My last victory came surprisingly with my last match of the evening. I was well on my way to losing when my opponent made a serious blunder which cost him practically everything he had. He still might have beaten me on time, had he not given up in despair. Maybe he was just tired. It was the twentieth party of the day.
If only other players made such mistakes when they played me. Alas, I am most often the one who leaves pieces unguarded and oversees the simplest of traps. Sometimes I feel like I'm playing blindfolded, I make such stupid mistakes.
I was in a pretty bad mood yesterday, not so much from chess as from roudy teenagers causing me grief during discussion lessons the previous day. Chess was one thing that could've cheered me up, if only I'd managed to play a little more skillfully.
The linguist is one of the weaker players at the club. He and I warmed up before the tournament started. He wanted to show me his new super system which supposedly works every time. After hearing him say the name several times, I understood that he attributed the position to Capablanca. We played two or three matches. He beat me every time with his new technique. NevertheIess, I wasn't impressed. He usually beats me anyway. I asked him to let me know how he plays during the tournament. He didn't have an especially good day either. After each match he came up to me and jokingly blamed Capablanca for his hair-brained method, but stuck with it until the end.
He escorted me most of the way home. He likes speaking German. It's enough for him if it at least seems like you're listening. I often don't care to hear what he has to say. I think he knows this, but sees that I tolerate his rambling and rambles further.

Last week I went to a school in Aksai, a suburb of Rostov, and lead a discussion lesson for teenagers. Another Language Link teacher drove me there and left me with one of the full time teachers at the school. She and I had almost an hour to kill before the first of two lessons. We talked about why an American would do such a silly thing like come to Russia. When I agreed to have some tea, she left the room and came back fully loaded with crackers, chocolate and some English black tea. I'm surprised she didn't have cake on hand. Maybe she mistook me for a Brit. I would've been happy with just a glass of water, flavor it however you like.

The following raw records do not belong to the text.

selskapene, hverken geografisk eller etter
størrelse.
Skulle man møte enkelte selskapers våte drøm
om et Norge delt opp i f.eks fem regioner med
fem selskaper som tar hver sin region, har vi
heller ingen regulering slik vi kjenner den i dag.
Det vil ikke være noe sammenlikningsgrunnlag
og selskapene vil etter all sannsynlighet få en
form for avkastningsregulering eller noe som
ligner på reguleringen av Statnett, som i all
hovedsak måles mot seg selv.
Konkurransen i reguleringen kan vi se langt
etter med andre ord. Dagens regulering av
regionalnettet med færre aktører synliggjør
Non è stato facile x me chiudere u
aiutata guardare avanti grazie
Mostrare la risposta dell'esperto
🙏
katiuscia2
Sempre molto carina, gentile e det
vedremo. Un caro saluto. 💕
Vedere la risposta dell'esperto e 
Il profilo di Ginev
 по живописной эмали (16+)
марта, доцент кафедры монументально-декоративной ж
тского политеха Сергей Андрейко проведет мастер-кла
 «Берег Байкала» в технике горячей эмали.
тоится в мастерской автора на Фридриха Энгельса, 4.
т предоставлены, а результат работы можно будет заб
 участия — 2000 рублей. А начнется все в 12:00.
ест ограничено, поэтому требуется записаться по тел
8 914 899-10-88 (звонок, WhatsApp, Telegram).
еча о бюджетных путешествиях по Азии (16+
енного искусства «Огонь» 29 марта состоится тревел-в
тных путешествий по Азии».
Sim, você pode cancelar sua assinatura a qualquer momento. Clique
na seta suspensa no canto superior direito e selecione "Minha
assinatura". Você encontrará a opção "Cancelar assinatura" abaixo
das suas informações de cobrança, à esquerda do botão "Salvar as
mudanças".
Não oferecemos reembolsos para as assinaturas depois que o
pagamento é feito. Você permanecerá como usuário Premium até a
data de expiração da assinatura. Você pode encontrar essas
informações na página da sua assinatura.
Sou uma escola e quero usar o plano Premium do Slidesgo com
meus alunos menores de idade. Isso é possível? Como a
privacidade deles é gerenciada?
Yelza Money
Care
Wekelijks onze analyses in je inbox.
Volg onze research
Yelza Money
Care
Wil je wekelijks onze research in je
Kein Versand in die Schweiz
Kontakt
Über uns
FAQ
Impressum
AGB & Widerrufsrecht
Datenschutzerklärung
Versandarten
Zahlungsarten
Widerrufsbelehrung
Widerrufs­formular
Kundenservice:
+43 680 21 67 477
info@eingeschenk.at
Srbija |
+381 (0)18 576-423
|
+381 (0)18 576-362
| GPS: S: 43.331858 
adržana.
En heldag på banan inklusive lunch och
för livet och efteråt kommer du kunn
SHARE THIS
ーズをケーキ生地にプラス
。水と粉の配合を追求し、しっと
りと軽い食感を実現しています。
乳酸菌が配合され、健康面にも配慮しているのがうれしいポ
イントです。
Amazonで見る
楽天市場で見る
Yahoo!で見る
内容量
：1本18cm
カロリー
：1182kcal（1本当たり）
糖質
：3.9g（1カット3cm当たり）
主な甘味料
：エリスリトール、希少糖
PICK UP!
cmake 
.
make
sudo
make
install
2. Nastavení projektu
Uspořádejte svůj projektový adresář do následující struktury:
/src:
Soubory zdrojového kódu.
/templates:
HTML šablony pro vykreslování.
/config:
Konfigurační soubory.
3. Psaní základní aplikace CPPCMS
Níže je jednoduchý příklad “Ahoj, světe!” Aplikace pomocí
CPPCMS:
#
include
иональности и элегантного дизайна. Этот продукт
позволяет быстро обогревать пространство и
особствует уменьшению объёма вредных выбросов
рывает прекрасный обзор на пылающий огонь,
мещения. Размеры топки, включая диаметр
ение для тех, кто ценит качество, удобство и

I gave my war and peace lesson to the first group. That went fine. The second lesson was visited only by tennage girls who had never seen a real live American before. I felt like a celebrity as I answered random questions for fifty minutes. Then, since I didn't have the music, I read them "Imagine" out loud and asked them if such a world were possible or even desirable. They didn't have any good answers. I told them it was homework.